TEXT SECTION:
========
The Partnership has a substantial portion of its assets on deposit
with brokers and dealers in securities and other financial
institutions in connection with its cash management activities. In
the event of a financial institution's insolvency, recovery of
Partnership assets on deposit may be limited to account insurance or
other protection afforded such deposits.

For derivatives, risks arise from changes in the market value of the
contracts. Theoretically, the Partnership is exposed to a market risk
equal to the value of futures contracts purchased and unlimited
liability on such contracts sold short. As both a buyer and seller of
options, the Partnership pays or receives a premium at the outset and
then bears the risk of unfavorable changes in the price of the
contract underlying the option. Written options expose the
Partnership to potentially unlimited liability, and purchased options
expose the Partnership to a risk of loss limited to the premiums
paid.
========
WHAT TO PRODUCE: Reproduce the part of the passage above on the Partnership's deposit and derivative risks that begins at the words "The Partnership has" and stops after the words "afforded such deposits.".
========
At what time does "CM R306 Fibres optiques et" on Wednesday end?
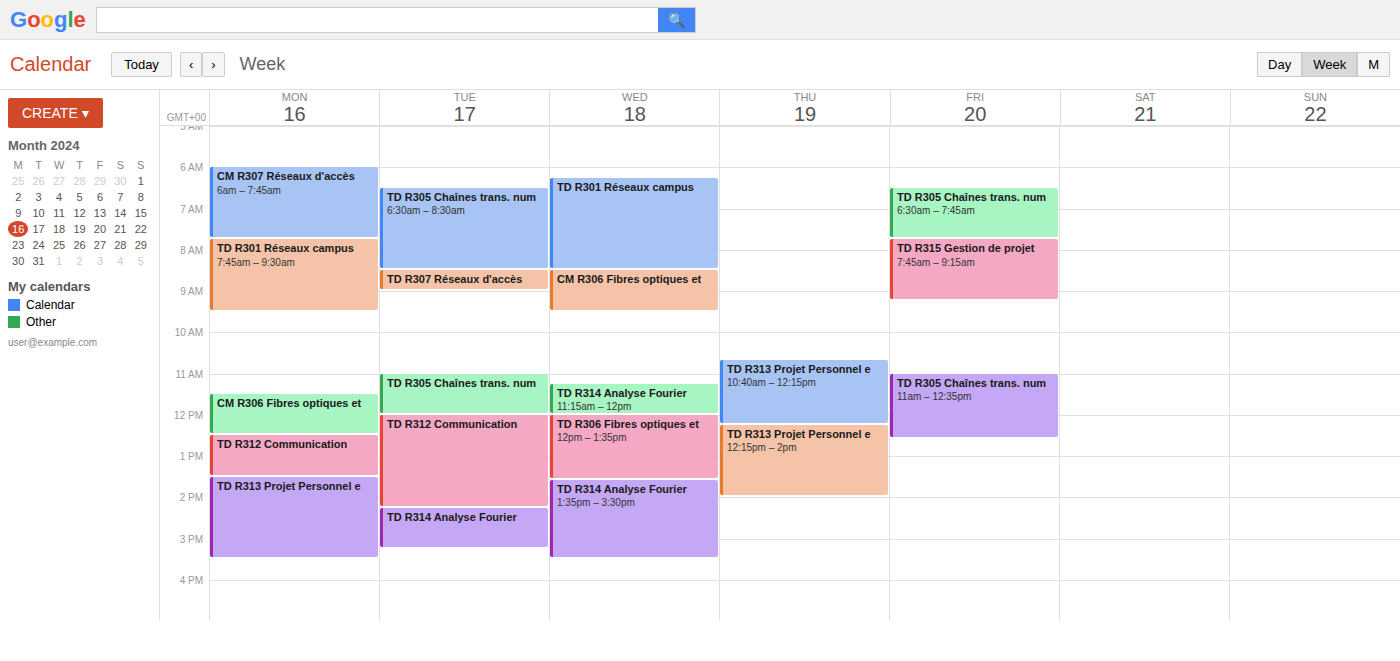
9:30 AM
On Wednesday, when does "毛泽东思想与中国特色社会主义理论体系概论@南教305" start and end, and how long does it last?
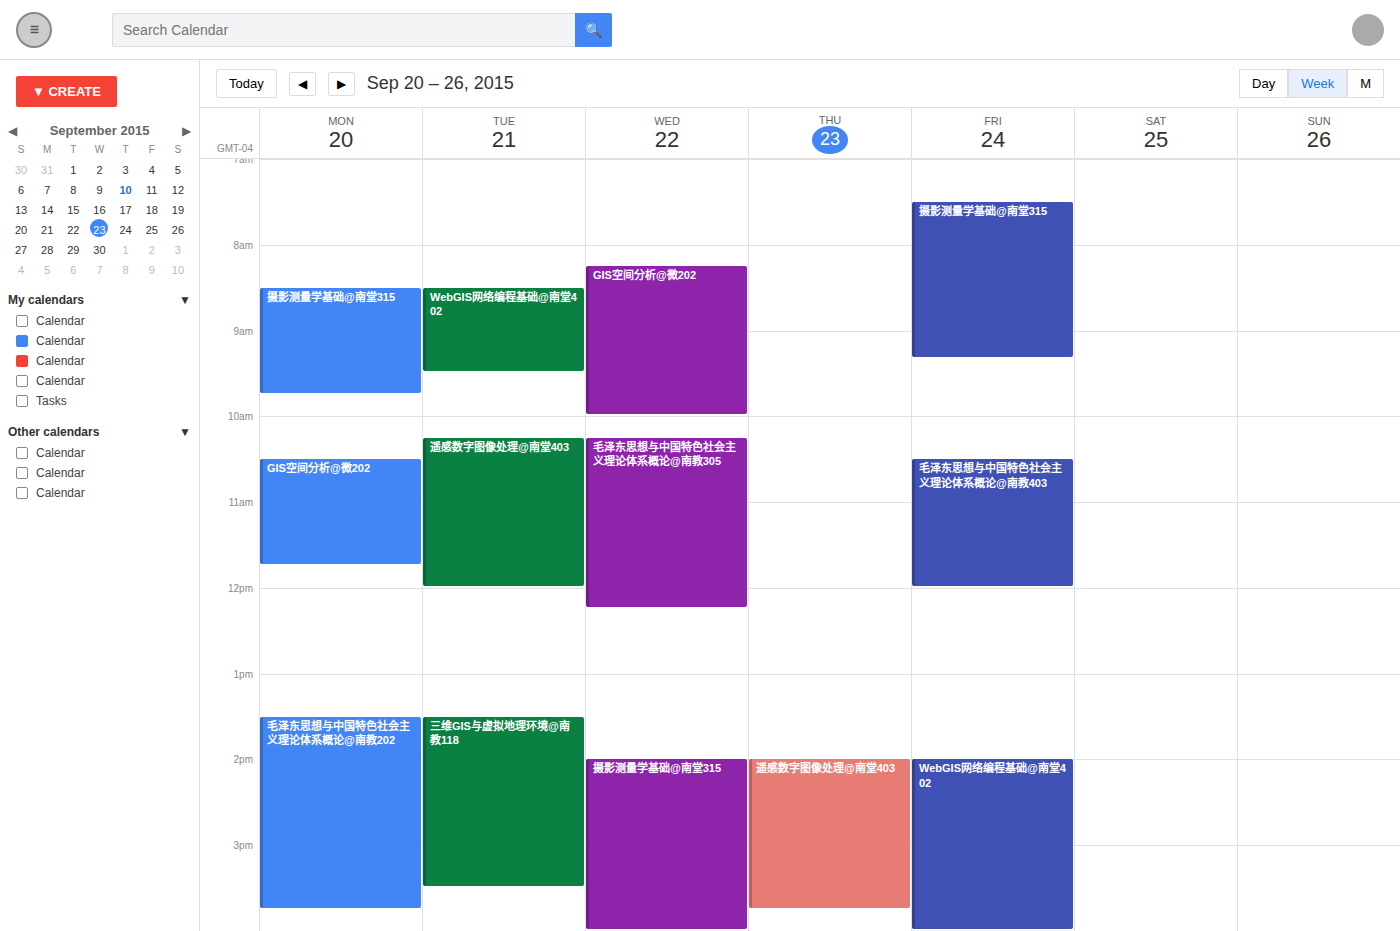
10:15 AM to 12:15 PM, 2 hours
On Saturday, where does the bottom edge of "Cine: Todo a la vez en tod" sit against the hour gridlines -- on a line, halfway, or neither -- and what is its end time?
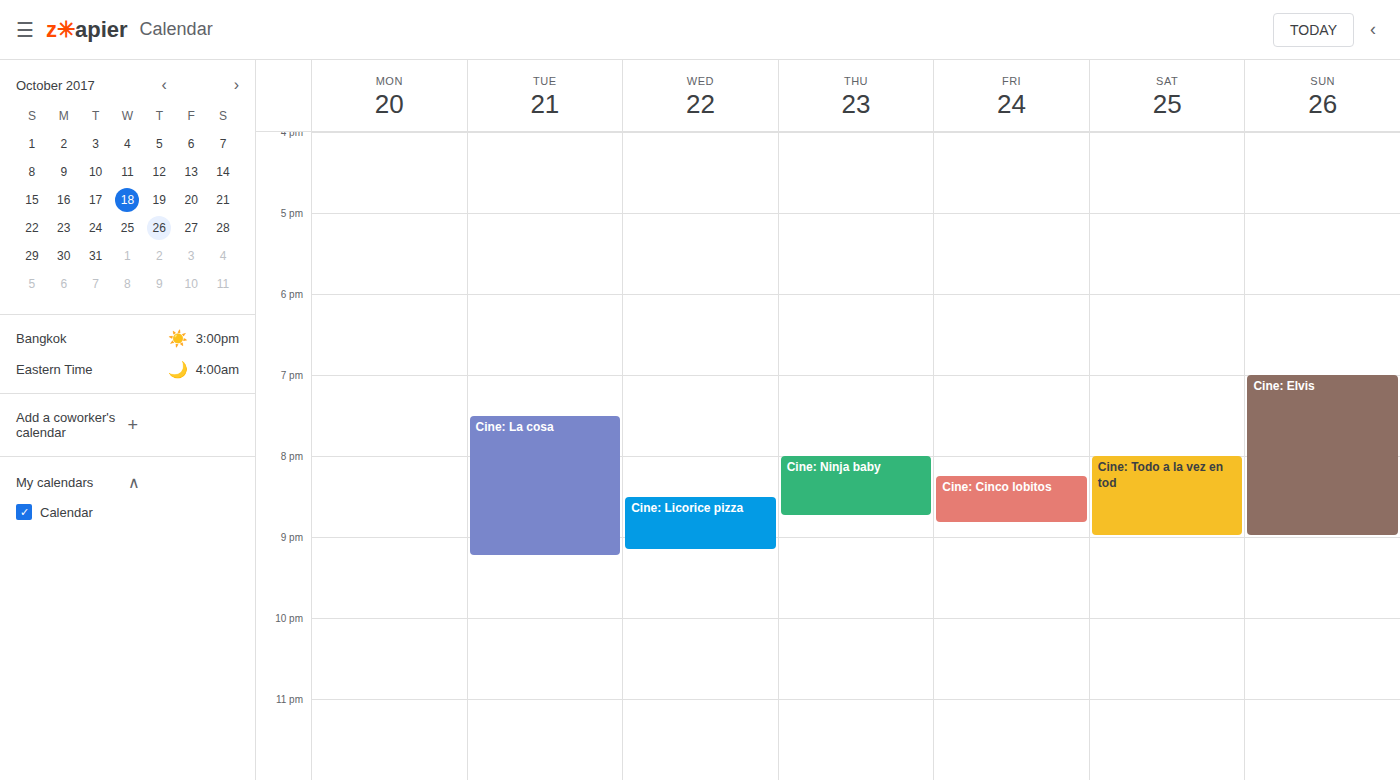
========
SOLUTION TO THIS EXERCISE:
The Partnership has a substantial portion of its assets on deposit
with brokers and dealers in securities and other financial
institutions in connection with its cash management activities. In
the event of a financial institution's insolvency, recovery of
Partnership assets on deposit may be limited to account insurance or
other protection afforded such deposits.